The problem with staying stuck in the Patristic and Apostolic age, is the apparent incompatibility of the institution of it as it exists in the world. While the Church is of God, and not of the World, it is still in the world. So we can’t be a mere museum of Saints, or just rather a living relic from 2,000 years ago, but we must be the vital agent of God on Earth, to look for the sinner, and to give them Salvation- that is what Christ would have wanted.
But instead, there is the tendency of “But that’s not what the Apostles/Church Fathers would have done” I cannot deny how important the Tradition as imparted by the Apostles and the Church Father are, but they are in Heaven now, and the person we must listen to is the Pope, and the Magisterium, the teaching authority of the Church; he is the living voice of authority that enables, say, my disagreement with Robert Ian Williams about the Ordinariates and the “Anglican Patrimony” or even the historic disagreements of various Catholic orders, a possible but still constructive thing. If there is no Pope, then the Jesuits would have formed their own church; the Dominicans would have formed their own church; the Augustinians (of whom Luther was formerly a member) would have formed their own church, and each of them invalid, because they have no connection with the person given authority by Christ to bind and loosen what needs to be bound and let loose; Christianity would instead look a lot like Judaism, now broken because of the loss of their Temple; or like Islam, now broken and DANGEROUS, because of lack of central authority that at least existed in the Caliphate and the rise of Islamic schools of opinions rather than any single authority- other than the “Koran” as some bibliolatrous Christians would treat the Scriptures.
Ha! What separates a Protestant and an Eastern Orthodox is 500 years. What gets them together is their mutual hatred of the Pope.
Still protestant in another name. Broken apart, and many-headed like a monster.
I can’t forget, of course, the drama the Patriarch of Moscow started with the Ecumenical Patriarchate over the Estonia during talks in Ravenna.

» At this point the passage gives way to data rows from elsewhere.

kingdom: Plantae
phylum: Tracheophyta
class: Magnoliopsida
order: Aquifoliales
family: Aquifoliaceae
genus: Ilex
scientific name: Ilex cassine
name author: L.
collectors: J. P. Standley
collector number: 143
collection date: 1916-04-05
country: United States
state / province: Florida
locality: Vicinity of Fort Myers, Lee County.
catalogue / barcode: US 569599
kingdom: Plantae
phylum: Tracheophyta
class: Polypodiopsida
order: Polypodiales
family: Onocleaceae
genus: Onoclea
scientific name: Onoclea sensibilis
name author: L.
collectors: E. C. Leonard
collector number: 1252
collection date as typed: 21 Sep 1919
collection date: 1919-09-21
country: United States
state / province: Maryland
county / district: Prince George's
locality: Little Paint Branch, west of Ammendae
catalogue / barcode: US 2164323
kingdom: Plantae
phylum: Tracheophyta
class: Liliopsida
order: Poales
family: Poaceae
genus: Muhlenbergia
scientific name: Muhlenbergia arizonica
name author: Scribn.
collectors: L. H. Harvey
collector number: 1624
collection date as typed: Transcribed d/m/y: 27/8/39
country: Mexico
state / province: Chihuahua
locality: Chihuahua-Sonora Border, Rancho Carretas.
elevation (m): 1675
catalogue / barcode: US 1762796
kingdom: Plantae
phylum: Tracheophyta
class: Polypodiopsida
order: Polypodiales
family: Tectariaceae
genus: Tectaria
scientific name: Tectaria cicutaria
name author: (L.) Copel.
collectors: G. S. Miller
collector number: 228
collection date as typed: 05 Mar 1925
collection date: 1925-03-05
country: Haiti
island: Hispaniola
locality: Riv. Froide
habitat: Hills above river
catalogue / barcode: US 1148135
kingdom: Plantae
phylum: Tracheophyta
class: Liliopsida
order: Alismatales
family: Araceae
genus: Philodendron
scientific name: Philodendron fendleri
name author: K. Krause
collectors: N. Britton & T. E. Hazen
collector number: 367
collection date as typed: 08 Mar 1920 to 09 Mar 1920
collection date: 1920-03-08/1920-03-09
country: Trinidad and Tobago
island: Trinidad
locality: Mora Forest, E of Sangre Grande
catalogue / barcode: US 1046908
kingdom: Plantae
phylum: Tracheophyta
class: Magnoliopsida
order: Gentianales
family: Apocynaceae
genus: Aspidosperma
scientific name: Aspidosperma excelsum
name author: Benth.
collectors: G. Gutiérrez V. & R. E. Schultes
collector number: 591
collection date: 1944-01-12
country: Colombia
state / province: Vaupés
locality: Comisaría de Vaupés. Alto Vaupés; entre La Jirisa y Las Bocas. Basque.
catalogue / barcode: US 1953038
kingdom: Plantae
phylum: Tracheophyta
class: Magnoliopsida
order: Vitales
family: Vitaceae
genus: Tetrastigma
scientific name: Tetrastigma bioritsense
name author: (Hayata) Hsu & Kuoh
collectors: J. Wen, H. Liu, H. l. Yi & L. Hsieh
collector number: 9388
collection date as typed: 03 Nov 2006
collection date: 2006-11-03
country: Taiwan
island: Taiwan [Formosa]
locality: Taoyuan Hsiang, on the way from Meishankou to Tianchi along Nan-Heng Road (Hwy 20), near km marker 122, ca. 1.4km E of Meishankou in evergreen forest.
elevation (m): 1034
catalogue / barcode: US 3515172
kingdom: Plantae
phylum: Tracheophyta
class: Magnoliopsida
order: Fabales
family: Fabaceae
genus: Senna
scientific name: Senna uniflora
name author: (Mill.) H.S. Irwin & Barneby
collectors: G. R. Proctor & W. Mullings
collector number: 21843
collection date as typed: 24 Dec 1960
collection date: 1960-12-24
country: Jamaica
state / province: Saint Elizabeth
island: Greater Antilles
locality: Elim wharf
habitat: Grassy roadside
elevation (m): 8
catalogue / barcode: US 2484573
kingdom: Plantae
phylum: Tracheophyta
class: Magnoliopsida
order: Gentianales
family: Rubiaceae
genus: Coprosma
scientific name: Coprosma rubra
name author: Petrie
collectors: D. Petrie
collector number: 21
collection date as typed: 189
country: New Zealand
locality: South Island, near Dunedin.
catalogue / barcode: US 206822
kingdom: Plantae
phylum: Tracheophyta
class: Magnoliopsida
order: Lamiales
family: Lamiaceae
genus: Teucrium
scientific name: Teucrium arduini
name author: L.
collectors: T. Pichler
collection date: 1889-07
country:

Never would have happened with a Pope.
Ioannes, You need to study the history of the Papacy. You’ll be shocked at the sorry state of both the institution and the incumbent at so many times throughout history. I do pray that someday we’ll see an 8th Ecumenical Council where Constantinople and Rome will reunite. And you should seriously study the history of Christianity during the first 1,000 years and compare that to the next 1,000. (Do keep in mind that none of the 7 Ecumenical Councils were called by popes or attended by popes and the majority of bishops were Eastern not Western. The Protestants you so dislike are Western Christians, part of your family. Benedict has great respect for them; he works to reunite with “his” German Lutherans.)
You forgot “And Linus was the first Pope, not Peter!”
I have only had to read your “Pillar of Orthodoxy”, Mark of Ephesus, to find that I’m running out of sympathy for the Orthodox, who I sincerely felt sorry for because of horrible things that have happened to them historically and the beauty of their preservation of Tradition which I find lacking in the Roman Catholic Church.
Yet, the Roman Church is my mother, and I have read and heard too many attacks against her, even from her own children. And so, I stand with the Bishop of Rome; I can’t do anything else.
Surely Michael the whole “lovefest” is toward Roman Catholicism! And western Christians should know better! Nein to Ratzinger/Benedict, and “Catholicism”! Some respect certainly, but not “love”! I can love some Roman Catholics, but never the papal “institution”!
Oh and may I add, ” Unless the Lord build the house , those that labour do so in vain. ”
Offered in a spirit of Christian love.. ” For do I become your enemy that I tell you the truth.”